I started to rise, and she went to the closet.

“Alena had a very cute tennis outfit that should fit you,” she said, and began to look for it. While she did, I went to the bathroom and prepared to get dressed. She was waiting with the outfit when I came out, and she stood there watching me try it on.

“You have a pretty good figure for your age,” she said. “With the right clothes and makeup, no one would say you were only fourteen. I didn't have boobs and a rear end like that until I was sixteen.”

Her comments brought unexpected heat to my face. I caught my image in the closet wall mirror and saw that my cheeks were crimson. It wasn't that I never thought of myself as becoming a woman. I used to worry about it when Mama and I were living in the streets, in fact, because I had not gotten my first period. I expected that our poor diet would have an impact on my development, perhaps stunting me. When my first period came, I was excited and told Mama. She had looked at me and started to cry.

“I can't be happy for you,” she had said. “Not now.”

But I wanted to be happy for myself.
I'll be all right after all,
I thought. Mama had once had a beautiful figure, and when I looked at myself from time to time, I dared to think
I might get to look just like her, like she was before this had all happened to us.

Kiera laughed at the way I blushed. “You're embarrassed, aren't you?”

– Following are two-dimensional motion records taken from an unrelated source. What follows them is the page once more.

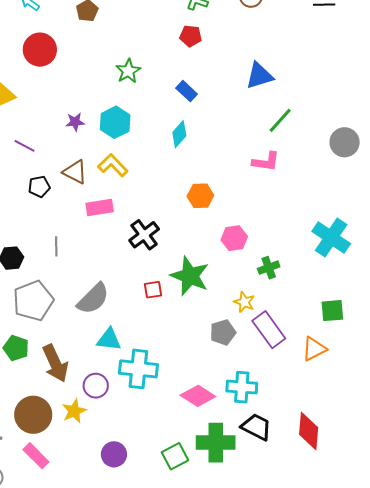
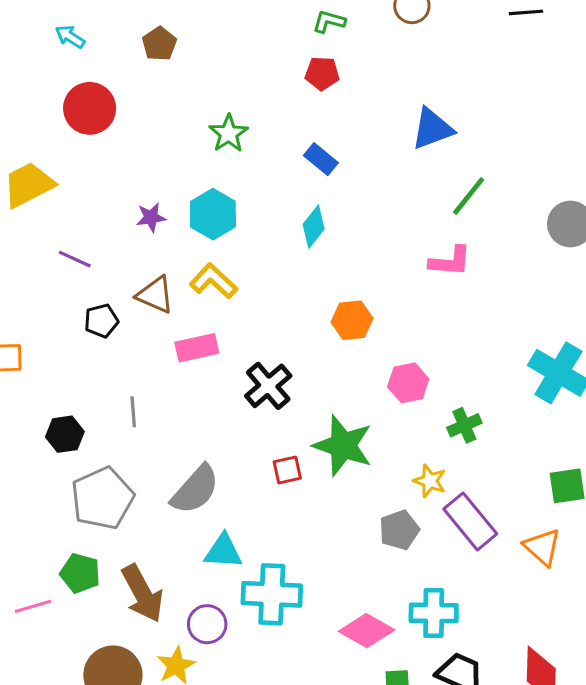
orange triangle: (314, 349) -> (542, 547), turned -48

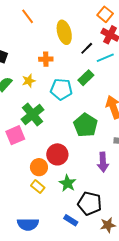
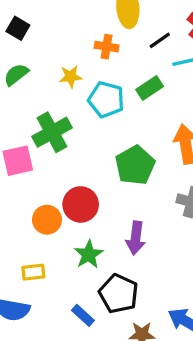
orange cross: (46, 59) -> (107, 47), moved
yellow star: (29, 81) -> (71, 77), moved
purple arrow: (103, 162) -> (136, 238), moved
yellow rectangle: (38, 187) -> (33, 272), moved, turned -56

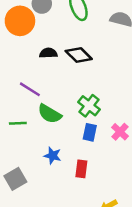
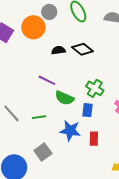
green line: (18, 123) -> (39, 117), moved
blue rectangle: (90, 132) -> (88, 110), moved
blue star: (53, 156) -> (70, 131), size x1.5

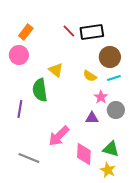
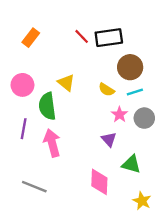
pink circle: (19, 55) -> (22, 85), moved
gray circle: (116, 110) -> (144, 118), moved
purple triangle: (92, 118) -> (109, 139), turned 48
pink arrow: (59, 136) -> (52, 143), moved, turned 120
green triangle: (111, 149) -> (131, 164), moved
yellow star: (108, 170) -> (142, 201), moved

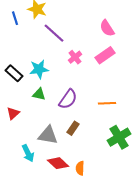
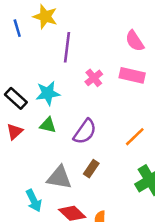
purple line: (54, 33) -> (67, 47), turned 55
pink rectangle: (105, 55) -> (132, 75), turned 48
orange line: (107, 103) -> (135, 137), turned -42
red triangle: (13, 113) -> (15, 132), moved

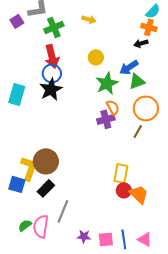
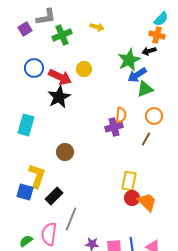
red arrow: (52, 56) -> (60, 77), moved, turned -50
yellow circle: (96, 57) -> (84, 69), moved
blue circle: (52, 73) -> (34, 68), moved
green star: (107, 83) -> (129, 60), moved
cyan rectangle: (17, 94) -> (26, 125), moved
orange semicircle: (113, 107) -> (121, 115), turned 35
orange circle: (146, 108) -> (154, 116), size x0.7
brown circle: (46, 161) -> (65, 152), moved, size x0.7
green semicircle: (25, 225) -> (26, 241), moved

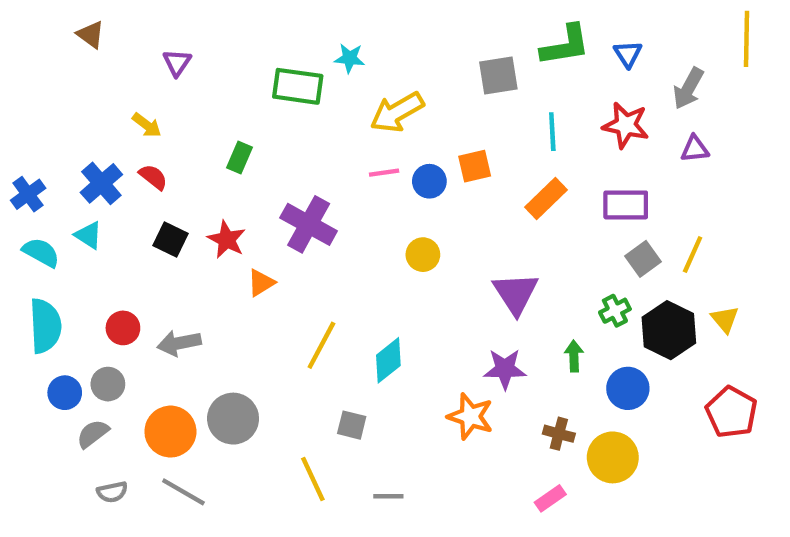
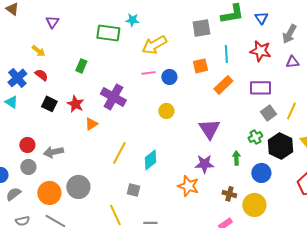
orange square: (475, 166) -> (200, 66), moved
gray circle: (108, 384) -> (28, 167), moved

“No,” I said, but not very convincingly. “Don't you ever think of yourself as being sexy?”

“Not really.”

“I bet you never really had a boyfriend, did you?”

“Not the way you mean,” I admitted.

She sat on my bed and looked at me. “The way I mean? What other way is there?” She smiled. “One of the first things I wondered about you was what happened to you living on the street. I mean, what happened to you sexually.”

“Nothing,” I said quickly. “My mother and I were rarely, if ever, separated, day or night.”

She shrugged. “It wouldn't have been so terrible if you had some experiences, but on the street, you could pick up some diseases, I'm sure.”

“I was only thirteen when we went on the street.”

“I lost my virginity at fourteen,” she replied casually, and then leaped to her feet. “We'll talk about all this later. Let's get to breakfast. There's a lot to do before they get here.”

I followed her down to breakfast. Everyone was surprised to see Kiera up so early, but it was the look on Mrs. Duval's face that nearly made me laugh. Not only was it because both Kiera and I were wearing tennis outfits, but also because there was a new tone of excitement and friendliness between us. Mrs. Duval's eyebrows rose, and
she hurried back to the kitchen to say something to Mrs. Caro, who found little ways to observe us at breakfast, too.

Afterward, Kiera took me out to the tennis court, and with more patience and expertise than I ever imagined she would have, she began to teach me the fundamentals. We were out there for nearly two hours before we took a break to have something cold to drink. I didn't know if she was deliberately hitting the ball softly back to me the whole time or if that was as good as she was, but even with my limp, I found I could do decently for someone playing for the first time. She continually complimented me.

“I knew you could do this,” she said. “In fact, you're doing a lot better than I did when I picked up a racket. My father was so frustrated, I thought he would give up on me. I guess he did. He hired professionals.”

We sat at the pool cabana and sipped Mrs. Caro's famous homemade lemonade. Despite how well we were doing together, I remained on the lookout for some sign, some remark, something that would reveal that Kiera was just being nice to me to please her parents. Nothing like that occurred. In fact, she seemed even more interested in our being closer, and she was more willing to be honest with me than she had been the night before.

“I watched you all during these first months at school,” she confessed. “I saw how badly your classmates were treating you, especially those snobby girls. In the beginning, as you know, I was hoping that would make you so unhappy that you'd want to leave no matter what my mother promised you.” She laughed. “I was always complaining about you to my friends.”